L’Église, au cours de l’histoire, a déjà été confrontée à des situations semblables. Voici ce qu’on peut lire dans le « Livre de chevet du ministre du culte », de S. V. Boulgakov, publié en 1900 : « Après la communion d’un enfant malade, en prévention de l’infection du communiant suivant, il conviendrait d’essuyer vigoureusement la sainte cuiller avec un linge. En cas d’apparition dans la paroisse de maladies infectueuses, comme la dyphtérie, la variole, qui pourraient être facilement transmises aux autres pendant la communion par la cuiller et le linge, on conseillera aux paroissiens de ne pas amener les enfants malades à l’église ; dans les cas extrêmes, les malades infectueux doivent être communiés après les bien-portants ; on essuyera ensuite la cuillère et les lèvres des enfants avec un morceau d’étoffe de lin, qu’on brûlera après la communion. » L’auteur considère donc possible la transmission de l’infection d’un communiant à l’autre par la cuiller. Le livre contient aussi des indications sur la nécessité de recourir « à une cuiller spéciale et à une étoffe de toile particulière » pour la communion des malades, aussi bien les enfants que les personnes de « grand âge ».

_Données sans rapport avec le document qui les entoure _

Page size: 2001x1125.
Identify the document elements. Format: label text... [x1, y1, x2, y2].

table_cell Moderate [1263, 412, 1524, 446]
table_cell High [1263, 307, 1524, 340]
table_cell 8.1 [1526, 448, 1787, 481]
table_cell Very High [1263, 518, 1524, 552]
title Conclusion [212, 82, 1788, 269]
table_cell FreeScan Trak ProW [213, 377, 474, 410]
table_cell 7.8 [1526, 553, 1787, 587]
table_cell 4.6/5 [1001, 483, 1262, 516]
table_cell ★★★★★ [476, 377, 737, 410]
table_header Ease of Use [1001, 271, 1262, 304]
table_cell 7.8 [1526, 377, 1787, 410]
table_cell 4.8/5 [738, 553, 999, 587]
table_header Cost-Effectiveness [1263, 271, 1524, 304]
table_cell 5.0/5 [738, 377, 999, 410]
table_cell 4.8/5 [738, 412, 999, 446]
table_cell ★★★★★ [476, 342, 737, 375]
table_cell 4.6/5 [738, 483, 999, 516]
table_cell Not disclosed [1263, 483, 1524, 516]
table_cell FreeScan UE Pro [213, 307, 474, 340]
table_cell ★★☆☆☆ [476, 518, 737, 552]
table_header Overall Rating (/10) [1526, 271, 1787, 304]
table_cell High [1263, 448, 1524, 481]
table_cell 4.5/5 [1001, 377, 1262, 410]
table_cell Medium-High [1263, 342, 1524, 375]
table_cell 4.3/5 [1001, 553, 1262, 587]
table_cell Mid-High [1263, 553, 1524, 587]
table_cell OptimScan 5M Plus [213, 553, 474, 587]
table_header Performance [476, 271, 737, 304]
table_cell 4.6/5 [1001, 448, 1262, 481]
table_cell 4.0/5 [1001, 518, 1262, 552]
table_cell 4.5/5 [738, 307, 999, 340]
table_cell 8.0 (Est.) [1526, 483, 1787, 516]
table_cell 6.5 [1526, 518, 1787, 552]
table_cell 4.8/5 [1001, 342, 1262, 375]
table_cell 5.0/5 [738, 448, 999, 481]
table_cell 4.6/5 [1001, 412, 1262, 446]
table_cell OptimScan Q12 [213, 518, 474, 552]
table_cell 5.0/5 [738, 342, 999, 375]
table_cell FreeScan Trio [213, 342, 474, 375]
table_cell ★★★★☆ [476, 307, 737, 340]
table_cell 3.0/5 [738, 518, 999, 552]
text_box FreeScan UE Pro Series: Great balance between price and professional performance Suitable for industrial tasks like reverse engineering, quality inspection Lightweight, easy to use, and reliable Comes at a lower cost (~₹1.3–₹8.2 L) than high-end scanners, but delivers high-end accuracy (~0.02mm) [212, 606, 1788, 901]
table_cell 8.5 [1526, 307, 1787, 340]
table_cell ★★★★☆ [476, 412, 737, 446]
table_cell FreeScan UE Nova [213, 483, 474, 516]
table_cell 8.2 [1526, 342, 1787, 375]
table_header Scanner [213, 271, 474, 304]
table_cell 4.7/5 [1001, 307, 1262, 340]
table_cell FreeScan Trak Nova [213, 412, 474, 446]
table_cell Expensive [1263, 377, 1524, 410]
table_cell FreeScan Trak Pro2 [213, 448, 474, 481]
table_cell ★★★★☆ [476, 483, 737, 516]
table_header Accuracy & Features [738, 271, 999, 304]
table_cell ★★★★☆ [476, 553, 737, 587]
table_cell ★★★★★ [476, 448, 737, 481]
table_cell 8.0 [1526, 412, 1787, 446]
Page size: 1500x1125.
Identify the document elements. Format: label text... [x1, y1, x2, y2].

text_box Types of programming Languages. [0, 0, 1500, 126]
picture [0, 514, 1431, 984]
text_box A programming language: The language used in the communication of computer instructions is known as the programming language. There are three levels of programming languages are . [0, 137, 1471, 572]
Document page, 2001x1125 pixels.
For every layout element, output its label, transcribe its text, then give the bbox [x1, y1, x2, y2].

Certes, en 1900, les cuillères jetables n’existaient pas, mais elles existent aujourd’hui. Bien plus, elles sont déjà utilisées, par exemple, lorsque les prêtres communient des malades à l’immunité affaiblie par une opération, et installés dans des locaux spéciaux.
- Comment le fidèle orthodoxe doit-il réagir à ce type d’épidémie ? Comment ne pas se laisser aller à la panique, sans se montrer pour autant insouciant et négligent ?
- La panique n’a jamais aidé personne. Le chrétien doit surtout croire que sa vie est entre les mains de Dieu. Si Dieu veut faire passer une personne de ce monde à l’autre, Il dispose de nombreux moyens. Il ne faut pas avoir peur de la mort. Le Seigneur dit : « Ne craignez pas ceux qui tuent le corps, mais ne peuvent tuer l’âme ; craignez plutôt Celui qui peut tuer l’âme et le corps dans la géhenne » (Mt 10,28). Nous devons craindre de courroucer Dieu par nos péchés, mais il ne faut pas craindre ce qui ne peut faire périr que notre corps.
En même temps, au nom de la protection de sa propre santé et de la santé de son entourage, il faut s’en tenir aux mesures qui sont prises. Se laver les mains avec du savon, notamment après avoir serrer la main de quelqu’un, en revenant chez soi, avant de manger, avant de célébrer l’office divin. Ne pas aller à l’étranger, notamment dans les pays où l’épidémie de coronavirus prend des proportions menaçantes. Observer les autres mesures de prévention, recommandés par les médecins. Mieux faut prendre trop de précautions que sous-estimer le danger.